Problem 1 - In the U2 concert account, why does Bono say, "They get me out of trouble"? Answer in one to three sentences.
Problem 2 - Continue the U2 concert account from its last sentence.

And I was there, with my “Out of Control” sign in hand — now serving more as a security blanket than a song request, having gotten the show of my life in Chicago. GA day flew by, as it always does. And for one last time, 5 p.m. was nearing and the nerves were setting in — not as bad as usual, though, as I was in the top 20 in line, but had my sights set on an outer rail spot. Still, something always happens, and something did happen — security failed to tell us that men and women would be separated into different lines, ticket scanners were reliably unreliable and there were pat-downs and bag searches. After that, though, I set off on one last exhilarating walk/speedwalk/run to the rail and got my spot — next to Tim C. and Katie, just left of center on the outer rail, almost exactly the same place as I’d watched Denver from three months earlier.
The sun set behind the stands. Interpol played their same “we know they’re talented, but they’re horribly suited for this venue” set and left the stage. And then, like I’d done for four hours since reaching the rail, for three days since arriving to Pittsburgh, for five months since planning my wanderlustworthy summer and for three years since the tour started, I waited. I looked around and tried to take everything in — my familiar and unfamiliar railmates, the just-as-diehard fans in the nosebleed seats, the signs, the sound techs, the crew climbing up into the crevices of the Claw, the songs playing on the PA, the dwindling trivia blurbs on the screen, the crowd murmur that turns into a roar with the subtle strumming of Bowie’s Space Oddity, and then the crescendo that announces U2’s arrival into the stadium as they appear on the screen and make their way to the stage.
I heard the boys launch into Even Better Than the Real Thing for the eighth time this summer, and it was just as electric as the first time I heard it back in Denver. Bono aroused the crowd: “Oh, yeah! Hot summer night in the ’burgh! … Where you gonna take us? Where you gonna take us tonight?” Higher, Bono. Higher than the sun.
The set list didn’t deviate too much from what had grown familiar (see the full set list here), but it was no less mesmerizing. The Fly fucking rocked, complete with one of my usual favorite concert moments, when the boys all play to each other and forget us for a minute. Until the End of the World included the Anthem snippet (“There’s a crack in everything; it’s how the light gets in.”) And while Bono was on the catwalk singing UTEOTW, he was diligently reading the front row of signage. He got to Tim C.’s simply stated “BAD” sign and nodded at him then put his fingers to his lips, entrusting Tim C. with the secret that we would, indeed, get the live favorite tonight. Vertigo included a jaw-dropping snippet of Two Hearts Beat As One, which hasn’t been played live since 1989’s Lovetown Tour at the Point Depot and which had never been snippeted. One trailed into a heart-wrenching rendition of Hallelujah, which carried us into the heart-soaring Where the Streets Have No Name. And I learned it is possible to jump, sing, smile and cry all at the same time. Without question, Streets is my favorite concert song. It’s every fan’s favorite concert song. Even if you say it isn’t, it is.
Bono’s introductions of the band are usually one of my favorite parts of the show, but this night they were a little awkward. Larry, Adam and Edge were, respectively, Charles Bronson, Perry Como and Andy Warhol — famous Pittsburgh residents, I suppose. But Bono knew his own intro fell short when the crowd seemed puzzled by his reference to Bo, the White House dog, and stumbled through an even less successful attempt at recovery with likening himself to Christina Aguilera (“I’m in touch with my inner chick.”) But Bono did what Bono does best and self-deprecated his way to salvation — the band started playing and Bono followed with, “They get me out of trouble. They know when to start the song.”

Raw data -
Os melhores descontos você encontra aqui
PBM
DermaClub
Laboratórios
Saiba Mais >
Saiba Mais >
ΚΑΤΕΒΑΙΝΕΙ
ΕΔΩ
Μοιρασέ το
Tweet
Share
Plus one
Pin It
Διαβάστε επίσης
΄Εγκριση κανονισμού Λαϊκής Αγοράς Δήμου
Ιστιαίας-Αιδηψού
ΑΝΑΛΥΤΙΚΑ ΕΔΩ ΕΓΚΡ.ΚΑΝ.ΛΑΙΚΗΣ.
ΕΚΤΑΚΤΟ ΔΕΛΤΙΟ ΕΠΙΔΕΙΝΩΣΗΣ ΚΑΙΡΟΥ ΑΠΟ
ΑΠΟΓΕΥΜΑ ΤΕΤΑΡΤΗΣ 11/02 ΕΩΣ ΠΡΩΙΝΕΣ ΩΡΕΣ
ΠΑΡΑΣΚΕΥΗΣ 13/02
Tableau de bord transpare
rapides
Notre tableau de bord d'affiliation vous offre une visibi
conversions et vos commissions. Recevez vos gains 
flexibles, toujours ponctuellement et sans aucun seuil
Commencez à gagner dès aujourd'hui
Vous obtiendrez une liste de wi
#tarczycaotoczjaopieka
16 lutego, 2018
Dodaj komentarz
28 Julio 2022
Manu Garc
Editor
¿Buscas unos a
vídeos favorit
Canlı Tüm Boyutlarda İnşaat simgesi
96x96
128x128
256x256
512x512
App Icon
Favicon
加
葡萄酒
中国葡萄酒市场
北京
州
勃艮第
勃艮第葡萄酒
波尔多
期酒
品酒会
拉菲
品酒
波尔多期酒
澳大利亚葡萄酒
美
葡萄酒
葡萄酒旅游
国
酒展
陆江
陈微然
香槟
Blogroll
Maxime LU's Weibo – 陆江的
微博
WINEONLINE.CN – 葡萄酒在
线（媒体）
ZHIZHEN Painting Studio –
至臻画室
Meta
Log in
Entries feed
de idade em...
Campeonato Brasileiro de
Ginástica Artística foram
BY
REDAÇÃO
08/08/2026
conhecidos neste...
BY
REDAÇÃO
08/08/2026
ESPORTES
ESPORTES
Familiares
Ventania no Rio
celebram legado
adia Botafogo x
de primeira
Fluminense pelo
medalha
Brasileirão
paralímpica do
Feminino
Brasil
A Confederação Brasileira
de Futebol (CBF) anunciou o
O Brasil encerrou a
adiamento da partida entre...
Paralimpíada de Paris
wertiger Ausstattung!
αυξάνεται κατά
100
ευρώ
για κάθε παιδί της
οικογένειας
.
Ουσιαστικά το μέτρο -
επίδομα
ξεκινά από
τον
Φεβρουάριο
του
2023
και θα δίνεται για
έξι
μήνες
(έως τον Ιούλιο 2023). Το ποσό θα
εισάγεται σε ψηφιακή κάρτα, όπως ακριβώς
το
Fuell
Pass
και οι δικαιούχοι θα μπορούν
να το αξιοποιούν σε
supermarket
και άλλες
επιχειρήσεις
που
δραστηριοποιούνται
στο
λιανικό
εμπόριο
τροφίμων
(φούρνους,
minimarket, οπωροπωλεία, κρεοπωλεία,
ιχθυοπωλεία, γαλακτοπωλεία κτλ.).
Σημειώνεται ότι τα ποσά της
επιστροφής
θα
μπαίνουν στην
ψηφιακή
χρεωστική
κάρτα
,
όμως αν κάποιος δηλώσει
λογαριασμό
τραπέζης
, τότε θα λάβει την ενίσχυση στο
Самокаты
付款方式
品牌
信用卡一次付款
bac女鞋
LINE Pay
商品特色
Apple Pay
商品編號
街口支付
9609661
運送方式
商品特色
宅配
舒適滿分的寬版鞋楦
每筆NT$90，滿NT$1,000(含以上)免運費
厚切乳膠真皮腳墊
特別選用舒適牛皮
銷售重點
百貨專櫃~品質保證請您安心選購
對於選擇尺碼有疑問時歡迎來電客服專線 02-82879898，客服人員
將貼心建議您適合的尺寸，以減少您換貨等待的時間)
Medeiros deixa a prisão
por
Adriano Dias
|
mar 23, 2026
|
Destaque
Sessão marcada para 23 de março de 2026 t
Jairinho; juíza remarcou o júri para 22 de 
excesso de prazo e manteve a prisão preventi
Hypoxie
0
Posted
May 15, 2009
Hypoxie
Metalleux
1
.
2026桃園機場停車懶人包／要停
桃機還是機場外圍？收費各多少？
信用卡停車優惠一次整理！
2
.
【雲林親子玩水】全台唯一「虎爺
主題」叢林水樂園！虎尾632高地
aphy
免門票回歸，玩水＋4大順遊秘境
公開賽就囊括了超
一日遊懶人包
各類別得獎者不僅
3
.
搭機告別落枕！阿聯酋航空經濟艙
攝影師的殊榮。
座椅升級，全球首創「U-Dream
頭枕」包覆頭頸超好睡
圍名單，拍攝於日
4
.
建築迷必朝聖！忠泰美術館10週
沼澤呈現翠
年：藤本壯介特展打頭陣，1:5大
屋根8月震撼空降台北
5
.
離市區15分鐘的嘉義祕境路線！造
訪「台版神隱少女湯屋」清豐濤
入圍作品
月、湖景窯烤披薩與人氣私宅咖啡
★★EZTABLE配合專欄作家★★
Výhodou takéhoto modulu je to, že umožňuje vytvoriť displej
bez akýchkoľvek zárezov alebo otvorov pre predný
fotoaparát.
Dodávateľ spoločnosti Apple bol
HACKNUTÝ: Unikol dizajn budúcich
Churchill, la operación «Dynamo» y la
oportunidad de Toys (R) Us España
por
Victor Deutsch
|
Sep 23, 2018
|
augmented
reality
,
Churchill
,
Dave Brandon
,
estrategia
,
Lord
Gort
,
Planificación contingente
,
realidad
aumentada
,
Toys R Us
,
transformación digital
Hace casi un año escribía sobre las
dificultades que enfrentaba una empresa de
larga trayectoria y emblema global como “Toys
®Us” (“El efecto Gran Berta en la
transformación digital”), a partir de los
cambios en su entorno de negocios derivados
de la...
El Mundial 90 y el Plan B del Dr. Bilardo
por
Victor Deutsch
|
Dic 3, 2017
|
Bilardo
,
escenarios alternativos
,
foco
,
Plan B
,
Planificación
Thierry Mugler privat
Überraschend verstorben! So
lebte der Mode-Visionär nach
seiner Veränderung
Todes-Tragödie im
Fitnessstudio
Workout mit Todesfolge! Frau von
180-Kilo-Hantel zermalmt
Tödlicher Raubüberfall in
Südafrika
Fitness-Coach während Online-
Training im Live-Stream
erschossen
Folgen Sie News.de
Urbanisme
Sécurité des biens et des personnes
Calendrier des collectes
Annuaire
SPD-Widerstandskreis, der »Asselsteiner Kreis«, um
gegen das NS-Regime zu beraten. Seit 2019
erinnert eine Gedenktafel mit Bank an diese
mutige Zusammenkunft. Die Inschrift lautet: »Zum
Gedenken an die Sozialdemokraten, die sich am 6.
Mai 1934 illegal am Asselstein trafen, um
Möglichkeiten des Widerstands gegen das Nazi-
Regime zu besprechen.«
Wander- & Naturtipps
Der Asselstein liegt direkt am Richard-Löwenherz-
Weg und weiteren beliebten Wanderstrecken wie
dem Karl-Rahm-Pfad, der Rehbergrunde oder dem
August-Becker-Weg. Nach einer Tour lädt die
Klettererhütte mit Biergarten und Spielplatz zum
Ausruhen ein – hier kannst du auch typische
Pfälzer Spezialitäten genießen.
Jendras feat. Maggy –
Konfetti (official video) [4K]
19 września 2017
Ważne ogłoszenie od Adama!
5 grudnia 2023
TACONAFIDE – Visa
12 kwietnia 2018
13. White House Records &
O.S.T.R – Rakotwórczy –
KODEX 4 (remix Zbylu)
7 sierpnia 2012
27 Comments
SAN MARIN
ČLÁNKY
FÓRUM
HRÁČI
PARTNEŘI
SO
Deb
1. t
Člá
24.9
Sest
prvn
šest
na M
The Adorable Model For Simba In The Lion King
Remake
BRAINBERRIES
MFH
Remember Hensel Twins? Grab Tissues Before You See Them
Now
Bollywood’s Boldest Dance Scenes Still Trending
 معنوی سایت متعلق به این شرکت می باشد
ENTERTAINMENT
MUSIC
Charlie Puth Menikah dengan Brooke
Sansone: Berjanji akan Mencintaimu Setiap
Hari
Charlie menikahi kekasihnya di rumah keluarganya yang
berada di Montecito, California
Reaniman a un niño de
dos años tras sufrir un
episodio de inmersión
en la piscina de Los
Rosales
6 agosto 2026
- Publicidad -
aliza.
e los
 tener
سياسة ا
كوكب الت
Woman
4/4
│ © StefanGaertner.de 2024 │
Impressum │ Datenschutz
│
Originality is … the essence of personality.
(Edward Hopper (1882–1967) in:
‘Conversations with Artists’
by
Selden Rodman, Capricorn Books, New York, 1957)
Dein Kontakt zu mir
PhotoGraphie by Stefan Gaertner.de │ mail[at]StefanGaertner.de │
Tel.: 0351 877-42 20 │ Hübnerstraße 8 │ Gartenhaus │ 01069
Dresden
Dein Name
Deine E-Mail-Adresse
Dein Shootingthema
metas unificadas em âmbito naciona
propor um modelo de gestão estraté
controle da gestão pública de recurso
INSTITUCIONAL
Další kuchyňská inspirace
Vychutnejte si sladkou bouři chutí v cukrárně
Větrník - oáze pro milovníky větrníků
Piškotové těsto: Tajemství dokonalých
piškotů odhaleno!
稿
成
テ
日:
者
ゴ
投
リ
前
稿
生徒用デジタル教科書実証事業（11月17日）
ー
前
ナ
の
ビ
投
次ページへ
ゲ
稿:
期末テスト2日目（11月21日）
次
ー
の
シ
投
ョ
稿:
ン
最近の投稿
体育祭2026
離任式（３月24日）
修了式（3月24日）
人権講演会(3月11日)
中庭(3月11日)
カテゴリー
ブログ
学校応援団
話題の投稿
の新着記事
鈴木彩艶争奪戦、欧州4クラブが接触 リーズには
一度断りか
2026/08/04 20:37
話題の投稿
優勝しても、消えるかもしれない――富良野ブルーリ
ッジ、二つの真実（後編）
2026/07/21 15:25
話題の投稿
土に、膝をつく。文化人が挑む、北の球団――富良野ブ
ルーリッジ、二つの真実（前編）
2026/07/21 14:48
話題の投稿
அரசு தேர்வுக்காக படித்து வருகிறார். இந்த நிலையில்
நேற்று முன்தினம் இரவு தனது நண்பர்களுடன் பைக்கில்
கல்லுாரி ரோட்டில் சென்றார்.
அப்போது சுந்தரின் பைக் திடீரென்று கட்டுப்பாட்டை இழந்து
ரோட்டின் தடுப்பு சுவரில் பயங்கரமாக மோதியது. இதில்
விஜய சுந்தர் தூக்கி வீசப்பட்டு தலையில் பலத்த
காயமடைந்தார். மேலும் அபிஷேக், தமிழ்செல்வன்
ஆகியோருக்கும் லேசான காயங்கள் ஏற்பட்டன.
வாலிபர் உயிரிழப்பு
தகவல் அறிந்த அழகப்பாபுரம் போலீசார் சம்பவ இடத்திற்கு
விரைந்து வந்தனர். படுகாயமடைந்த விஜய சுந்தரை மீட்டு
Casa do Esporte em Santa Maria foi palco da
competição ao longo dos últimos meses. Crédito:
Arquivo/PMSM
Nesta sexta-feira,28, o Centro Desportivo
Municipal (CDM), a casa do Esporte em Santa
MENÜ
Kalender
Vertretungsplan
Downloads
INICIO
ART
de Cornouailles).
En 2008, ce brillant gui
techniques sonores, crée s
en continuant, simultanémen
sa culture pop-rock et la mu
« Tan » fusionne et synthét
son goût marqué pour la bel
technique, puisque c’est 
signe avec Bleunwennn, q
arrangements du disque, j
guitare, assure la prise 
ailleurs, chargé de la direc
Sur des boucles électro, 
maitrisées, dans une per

Final answer 1 - His own introduction had fallen flat. The crowd seemed puzzled by his reference to Bo, the White House dog, and his attempt to recover by likening himself to Christina Aguilera went even worse. Then the band started playing, so he credited them with knowing when to start the song.

Final answer 2 -
We got the usual encore of Hold Me, Thrill Me, Kiss Me, Kill Me (Bono’s antics and acrobatics still leave me wide-eyed), With or Without You (Bono brought Matt and Melissa, a couple who have seen 60 U2 shows, up on stage to sweetly slow dance through the song — celebrating a true love story, rather than manufacturing a romance by bringing a girl up and singing to her. Let it be noted, however, that Life Goal #4 is still to be said girl.) and Moment of Surrender. Bono, Edge, Larry and Adam waved goodbye to the crowd. “That’s a night not to forget,” Bono said. And when the four of them turned and huddled together, we knew we wouldn’t. They broke from the Mt. Temple Huddle and Bono raised his hand to say “one more.” The crowd went wild. The boys took their places again as Bono speechified about “a very special city” and “a very special man”: Andy Rowen, for whom he wrote Bad in 1984 and who was in attendance that night. (Andy is Peter Rowen’s little brother, and Peter, of course, is the boy on the Boy and War album covers.)
And then … Bad. It was as emotional a performance as I’ve ever seen by Bono and an even more emotional reception by the audience. Bono’s cries of “wiiiiiiide awake” reached down into my stomach and gut-punched me from the inside. He snippeted In the Garden and Walk on the Wild Side, the Lou Reed song that made regular appearances as a snippet in the ’80s, but hadn’t been included in Bad since Elevation 10 years ago. Huge thanks to Tim Newell for capturing it and letting me relive it many, many times since July 26. The song was made even more special by my trip to the Rock and Roll Hall of Fame in Cleveland earlier in the summer. I promise I’ll get to that blog post eventually.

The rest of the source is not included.